* Record extracts:

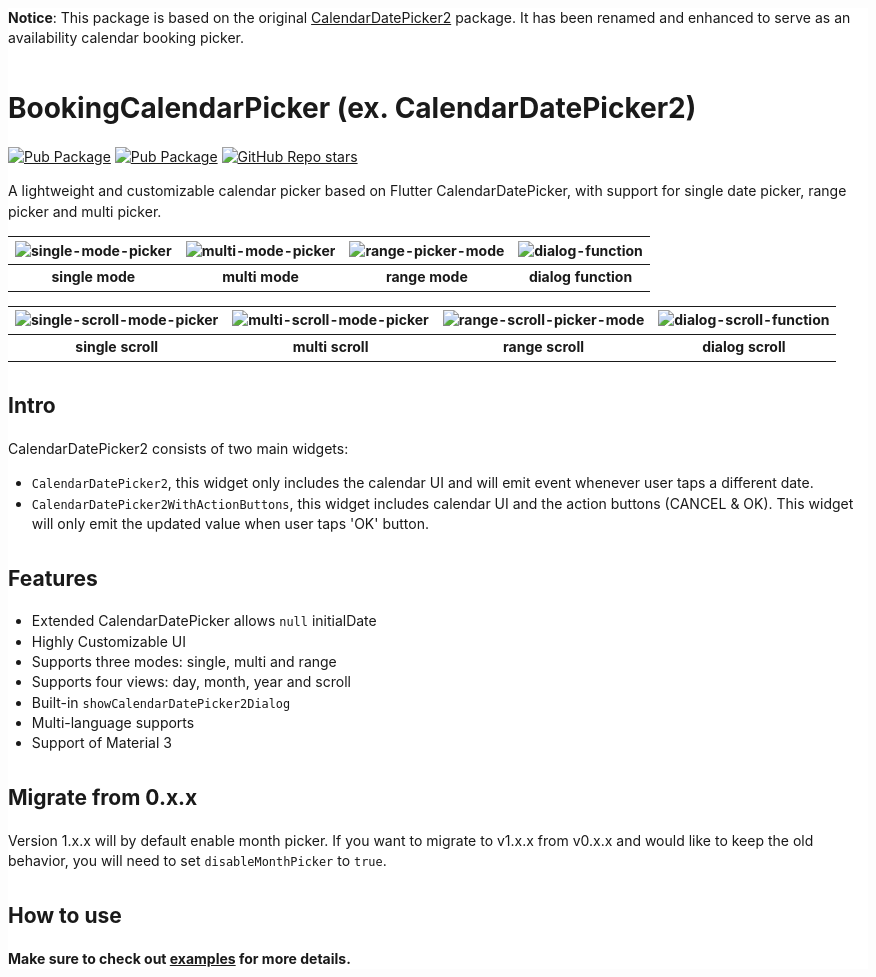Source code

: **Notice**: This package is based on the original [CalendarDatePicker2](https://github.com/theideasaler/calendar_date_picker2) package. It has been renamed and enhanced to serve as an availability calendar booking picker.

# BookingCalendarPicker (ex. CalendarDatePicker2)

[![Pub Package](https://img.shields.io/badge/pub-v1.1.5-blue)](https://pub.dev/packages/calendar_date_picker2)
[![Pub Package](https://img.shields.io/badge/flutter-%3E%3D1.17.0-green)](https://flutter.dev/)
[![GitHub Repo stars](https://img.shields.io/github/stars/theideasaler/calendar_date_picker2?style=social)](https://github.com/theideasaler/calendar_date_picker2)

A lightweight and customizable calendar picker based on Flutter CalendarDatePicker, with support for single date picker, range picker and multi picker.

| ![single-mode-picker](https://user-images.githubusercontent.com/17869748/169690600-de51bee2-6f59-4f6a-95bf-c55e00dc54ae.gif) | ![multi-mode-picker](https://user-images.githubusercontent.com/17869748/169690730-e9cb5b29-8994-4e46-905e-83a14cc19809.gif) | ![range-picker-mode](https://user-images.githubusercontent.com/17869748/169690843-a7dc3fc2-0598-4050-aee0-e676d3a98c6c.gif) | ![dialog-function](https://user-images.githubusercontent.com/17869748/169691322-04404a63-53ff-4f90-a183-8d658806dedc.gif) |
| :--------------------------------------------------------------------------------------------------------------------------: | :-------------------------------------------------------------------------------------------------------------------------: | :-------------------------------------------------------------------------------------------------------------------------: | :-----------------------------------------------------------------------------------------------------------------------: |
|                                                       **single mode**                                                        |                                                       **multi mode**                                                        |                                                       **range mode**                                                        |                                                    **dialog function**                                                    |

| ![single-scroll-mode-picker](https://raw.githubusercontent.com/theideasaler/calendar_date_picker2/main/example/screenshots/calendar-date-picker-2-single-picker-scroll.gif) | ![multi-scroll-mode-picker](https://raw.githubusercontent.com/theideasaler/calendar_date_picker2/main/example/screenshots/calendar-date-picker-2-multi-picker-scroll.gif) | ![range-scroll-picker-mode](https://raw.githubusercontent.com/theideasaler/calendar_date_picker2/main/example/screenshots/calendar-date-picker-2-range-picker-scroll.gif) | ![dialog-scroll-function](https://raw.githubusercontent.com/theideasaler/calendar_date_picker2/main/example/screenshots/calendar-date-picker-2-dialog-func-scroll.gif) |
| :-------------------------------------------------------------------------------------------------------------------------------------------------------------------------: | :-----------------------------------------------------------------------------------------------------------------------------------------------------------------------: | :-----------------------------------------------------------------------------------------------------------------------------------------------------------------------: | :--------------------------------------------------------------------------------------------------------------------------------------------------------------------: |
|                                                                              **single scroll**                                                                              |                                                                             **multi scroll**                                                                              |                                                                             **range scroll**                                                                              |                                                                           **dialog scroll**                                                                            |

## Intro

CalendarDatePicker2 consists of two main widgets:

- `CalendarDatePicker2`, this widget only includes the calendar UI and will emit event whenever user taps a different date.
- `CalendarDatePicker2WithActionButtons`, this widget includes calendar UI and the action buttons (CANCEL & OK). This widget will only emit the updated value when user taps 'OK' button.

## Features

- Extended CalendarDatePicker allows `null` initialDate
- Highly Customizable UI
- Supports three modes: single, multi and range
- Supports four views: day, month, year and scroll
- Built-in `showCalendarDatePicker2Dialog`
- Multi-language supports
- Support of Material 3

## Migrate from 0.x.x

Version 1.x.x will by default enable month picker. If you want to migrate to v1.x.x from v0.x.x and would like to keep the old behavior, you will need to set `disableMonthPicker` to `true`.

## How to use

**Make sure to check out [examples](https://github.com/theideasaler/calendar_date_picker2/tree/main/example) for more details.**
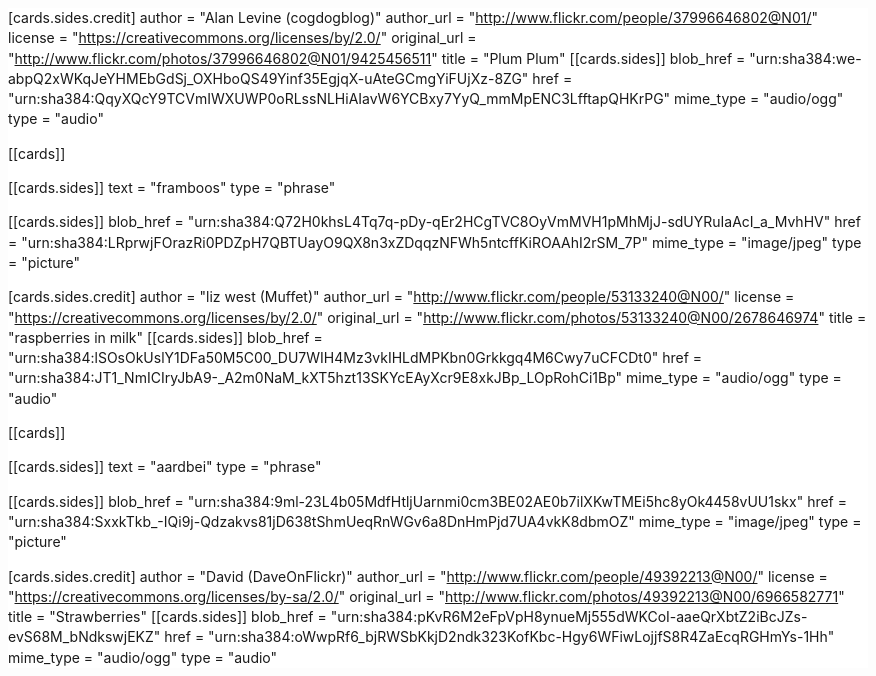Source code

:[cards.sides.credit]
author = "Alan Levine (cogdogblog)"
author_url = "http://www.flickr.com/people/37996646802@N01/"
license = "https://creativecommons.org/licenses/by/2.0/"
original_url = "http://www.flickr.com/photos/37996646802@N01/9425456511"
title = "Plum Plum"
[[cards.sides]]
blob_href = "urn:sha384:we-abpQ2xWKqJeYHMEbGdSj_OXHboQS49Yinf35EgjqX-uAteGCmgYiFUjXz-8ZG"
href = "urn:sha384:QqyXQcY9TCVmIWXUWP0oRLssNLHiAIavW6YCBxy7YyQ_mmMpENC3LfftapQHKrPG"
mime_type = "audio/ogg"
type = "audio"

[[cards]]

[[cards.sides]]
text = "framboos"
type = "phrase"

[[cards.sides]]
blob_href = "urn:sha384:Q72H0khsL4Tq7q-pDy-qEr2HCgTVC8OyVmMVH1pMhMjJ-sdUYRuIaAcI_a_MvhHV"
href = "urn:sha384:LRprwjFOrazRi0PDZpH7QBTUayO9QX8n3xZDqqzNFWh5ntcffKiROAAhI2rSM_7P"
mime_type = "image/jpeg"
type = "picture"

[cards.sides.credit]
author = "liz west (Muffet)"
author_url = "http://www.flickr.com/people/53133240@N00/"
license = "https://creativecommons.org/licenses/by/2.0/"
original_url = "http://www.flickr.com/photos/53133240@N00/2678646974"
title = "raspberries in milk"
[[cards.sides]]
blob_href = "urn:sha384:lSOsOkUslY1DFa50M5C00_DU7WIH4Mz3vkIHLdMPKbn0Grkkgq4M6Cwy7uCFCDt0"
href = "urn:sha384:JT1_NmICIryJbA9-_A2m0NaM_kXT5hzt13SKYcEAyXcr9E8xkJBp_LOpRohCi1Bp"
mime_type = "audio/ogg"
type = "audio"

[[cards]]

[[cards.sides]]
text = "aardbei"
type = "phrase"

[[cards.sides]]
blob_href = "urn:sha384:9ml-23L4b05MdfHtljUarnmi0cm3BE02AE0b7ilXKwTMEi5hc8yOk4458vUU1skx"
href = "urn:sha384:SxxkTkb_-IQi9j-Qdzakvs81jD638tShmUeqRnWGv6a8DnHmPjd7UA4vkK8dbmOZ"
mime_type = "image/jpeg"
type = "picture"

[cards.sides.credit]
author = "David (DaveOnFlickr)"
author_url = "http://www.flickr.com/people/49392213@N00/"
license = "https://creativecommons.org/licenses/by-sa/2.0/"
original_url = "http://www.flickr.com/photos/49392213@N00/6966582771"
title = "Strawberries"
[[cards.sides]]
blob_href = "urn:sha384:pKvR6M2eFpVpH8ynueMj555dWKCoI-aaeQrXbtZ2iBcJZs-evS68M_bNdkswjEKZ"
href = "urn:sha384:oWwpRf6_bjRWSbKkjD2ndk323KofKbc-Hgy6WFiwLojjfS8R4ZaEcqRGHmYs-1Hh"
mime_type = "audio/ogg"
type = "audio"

* About this task:
Rewrite the source text of the items, replacing "aardbei" with "strawberry" and keeping everything else the same. Leave the pictures out of your answer.

* Output of the exercise:
Source code

: **Notice**: This package is based on the original [CalendarDatePicker2](https://github.com/theideasaler/calendar_date_picker2) package. It has been renamed and enhanced to serve as an availability calendar booking picker.

# BookingCalendarPicker (ex. CalendarDatePicker2)

[![Pub Package](https://img.shields.io/badge/pub-v1.1.5-blue)](https://pub.dev/packages/calendar_date_picker2)
[![Pub Package](https://img.shields.io/badge/flutter-%3E%3D1.17.0-green)](https://flutter.dev/)
[![GitHub Repo stars](https://img.shields.io/github/stars/theideasaler/calendar_date_picker2?style=social)](https://github.com/theideasaler/calendar_date_picker2)

A lightweight and customizable calendar picker based on Flutter CalendarDatePicker, with support for single date picker, range picker and multi picker.

| ![single-mode-picker](https://user-images.githubusercontent.com/17869748/169690600-de51bee2-6f59-4f6a-95bf-c55e00dc54ae.gif) | ![multi-mode-picker](https://user-images.githubusercontent.com/17869748/169690730-e9cb5b29-8994-4e46-905e-83a14cc19809.gif) | ![range-picker-mode](https://user-images.githubusercontent.com/17869748/169690843-a7dc3fc2-0598-4050-aee0-e676d3a98c6c.gif) | ![dialog-function](https://user-images.githubusercontent.com/17869748/169691322-04404a63-53ff-4f90-a183-8d658806dedc.gif) |
| :--------------------------------------------------------------------------------------------------------------------------: | :-------------------------------------------------------------------------------------------------------------------------: | :-------------------------------------------------------------------------------------------------------------------------: | :-----------------------------------------------------------------------------------------------------------------------: |
|                                                       **single mode**                                                        |                                                       **multi mode**                                                        |                                                       **range mode**                                                        |                                                    **dialog function**                                                    |

| ![single-scroll-mode-picker](https://raw.githubusercontent.com/theideasaler/calendar_date_picker2/main/example/screenshots/calendar-date-picker-2-single-picker-scroll.gif) | ![multi-scroll-mode-picker](https://raw.githubusercontent.com/theideasaler/calendar_date_picker2/main/example/screenshots/calendar-date-picker-2-multi-picker-scroll.gif) | ![range-scroll-picker-mode](https://raw.githubusercontent.com/theideasaler/calendar_date_picker2/main/example/screenshots/calendar-date-picker-2-range-picker-scroll.gif) | ![dialog-scroll-function](https://raw.githubusercontent.com/theideasaler/calendar_date_picker2/main/example/screenshots/calendar-date-picker-2-dialog-func-scroll.gif) |
| :-------------------------------------------------------------------------------------------------------------------------------------------------------------------------: | :-----------------------------------------------------------------------------------------------------------------------------------------------------------------------: | :-----------------------------------------------------------------------------------------------------------------------------------------------------------------------: | :--------------------------------------------------------------------------------------------------------------------------------------------------------------------: |
|                                                                              **single scroll**                                                                              |                                                                             **multi scroll**                                                                              |                                                                             **range scroll**                                                                              |                                                                           **dialog scroll**                                                                            |

## Intro

CalendarDatePicker2 consists of two main widgets:

- `CalendarDatePicker2`, this widget only includes the calendar UI and will emit event whenever user taps a different date.
- `CalendarDatePicker2WithActionButtons`, this widget includes calendar UI and the action buttons (CANCEL & OK). This widget will only emit the updated value when user taps 'OK' button.

## Features

- Extended CalendarDatePicker allows `null` initialDate
- Highly Customizable UI
- Supports three modes: single, multi and range
- Supports four views: day, month, year and scroll
- Built-in `showCalendarDatePicker2Dialog`
- Multi-language supports
- Support of Material 3

## Migrate from 0.x.x

Version 1.x.x will by default enable month picker. If you want to migrate to v1.x.x from v0.x.x and would like to keep the old behavior, you will need to set `disableMonthPicker` to `true`.

## How to use

**Make sure to check out [examples](https://github.com/theideasaler/calendar_date_picker2/tree/main/example) for more details.**
Source code

:[cards.sides.credit]
author = "Alan Levine (cogdogblog)"
author_url = "http://www.flickr.com/people/37996646802@N01/"
license = "https://creativecommons.org/licenses/by/2.0/"
original_url = "http://www.flickr.com/photos/37996646802@N01/9425456511"
title = "Plum Plum"
[[cards.sides]]
blob_href = "urn:sha384:we-abpQ2xWKqJeYHMEbGdSj_OXHboQS49Yinf35EgjqX-uAteGCmgYiFUjXz-8ZG"
href = "urn:sha384:QqyXQcY9TCVmIWXUWP0oRLssNLHiAIavW6YCBxy7YyQ_mmMpENC3LfftapQHKrPG"
mime_type = "audio/ogg"
type = "audio"

[[cards]]

[[cards.sides]]
text = "framboos"
type = "phrase"

[[cards.sides]]
blob_href = "urn:sha384:Q72H0khsL4Tq7q-pDy-qEr2HCgTVC8OyVmMVH1pMhMjJ-sdUYRuIaAcI_a_MvhHV"
href = "urn:sha384:LRprwjFOrazRi0PDZpH7QBTUayO9QX8n3xZDqqzNFWh5ntcffKiROAAhI2rSM_7P"
mime_type = "image/jpeg"
type = "picture"

[cards.sides.credit]
author = "liz west (Muffet)"
author_url = "http://www.flickr.com/people/53133240@N00/"
license = "https://creativecommons.org/licenses/by/2.0/"
original_url = "http://www.flickr.com/photos/53133240@N00/2678646974"
title = "raspberries in milk"
[[cards.sides]]
blob_href = "urn:sha384:lSOsOkUslY1DFa50M5C00_DU7WIH4Mz3vkIHLdMPKbn0Grkkgq4M6Cwy7uCFCDt0"
href = "urn:sha384:JT1_NmICIryJbA9-_A2m0NaM_kXT5hzt13SKYcEAyXcr9E8xkJBp_LOpRohCi1Bp"
mime_type = "audio/ogg"
type = "audio"

[[cards]]

[[cards.sides]]
text = "strawberry"
type = "phrase"

[[cards.sides]]
blob_href = "urn:sha384:9ml-23L4b05MdfHtljUarnmi0cm3BE02AE0b7ilXKwTMEi5hc8yOk4458vUU1skx"
href = "urn:sha384:SxxkTkb_-IQi9j-Qdzakvs81jD638tShmUeqRnWGv6a8DnHmPjd7UA4vkK8dbmOZ"
mime_type = "image/jpeg"
type = "picture"

[cards.sides.credit]
author = "David (DaveOnFlickr)"
author_url = "http://www.flickr.com/people/49392213@N00/"
license = "https://creativecommons.org/licenses/by-sa/2.0/"
original_url = "http://www.flickr.com/photos/49392213@N00/6966582771"
title = "Strawberries"
[[cards.sides]]
blob_href = "urn:sha384:pKvR6M2eFpVpH8ynueMj555dWKCoI-aaeQrXbtZ2iBcJZs-evS68M_bNdkswjEKZ"
href = "urn:sha384:oWwpRf6_bjRWSbKkjD2ndk323KofKbc-Hgy6WFiwLojjfS8R4ZaEcqRGHmYs-1Hh"
mime_type = "audio/ogg"
type = "audio"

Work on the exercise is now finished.